Perlu diketahui dan untuk lebih jelasnya terkait standarisasi penanganan hukum yang menjunjung tinggi prinsip-prinsip SOP, yakni:
- Supremasi Hukum Keadilan. Yang mana semua tindakan, baik oleh pemerintah maupun warga negara, harus didasari oleh hukum yang berlaku dan/atau telah ditetapkan. Dengan mengedepankan rasa keadilan, tidak keberpihakan dan tidak diskriminatif.
- Persamaan Dihadapan Hukum, yakni: setiap individu mempunyai kedudukan yang sama dan berhak atas perlakuan yang sama tanpa kecuali.
- Kepastian Hukum. Yang mana proses hukum harus berjalan sesuai koridor, prosedur yang jelas serta dapat diprediksi.
- Keadilan Dan Ketidakberpihakan.
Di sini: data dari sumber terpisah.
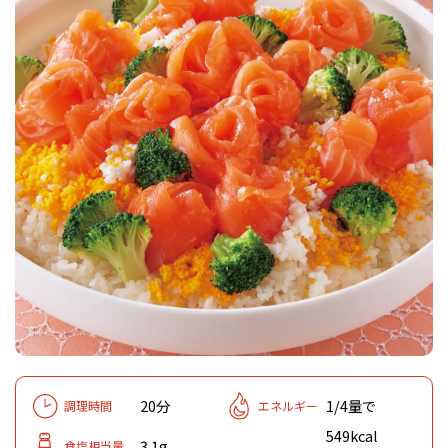
20分
1/4量で
調理時間
エネルギー
549kcal
3.1g
食塩相当量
Yang mana dalam proses peradilan dapat dilaksanakan secara teratur, adil dan tidak memihak serta netral.
- Perlindungan HAM, yakni: bahwa hak-hak tersangka, terdakwa, saksi, dan korban harus dihormati, dilindungi dan dipenuhi selama proses hukum berlangsung.
- Transparansi Dan Akuntabilitas. Yang mana dalam artian, bahwa proses penanganan kasus hukum harus transparan, terbuka, dipercaya dan dapat dipertanggungjawabkan dihadapan publik.
Dari hal yang terurai tersebut diatas, jika dan apabila dalam standarisasi penanganan hukum tidak sesuai SOP. Maka dapat berimplikasi; dampak yang terjadi adalah konsekuensi hukum tidak bersesuaian penerapan, penanganan dan keputusan. Serta menjadikan akses ketidakpatuhan terhadap suatu SOP hukum itu sendiri. Bahkan berpotensi inkonsistensi, tidak profesional dan tidak jelas. Disamping itu dapat menimbulkan adanya ketidakpastian hukum yang meliputi akuntabilitas, transparansi, kepercayaan hingga kualitas layanan hukum.
Dan akumulasi kesimpulannya: efisiensi, produktifitas dan fleksibilitas standarisasi penanganan hukum akan menurun, tidak efektif, timbul penyimpangan, tumpang tindih dan berpeluang terjadi pelanggaran-pelanggaran.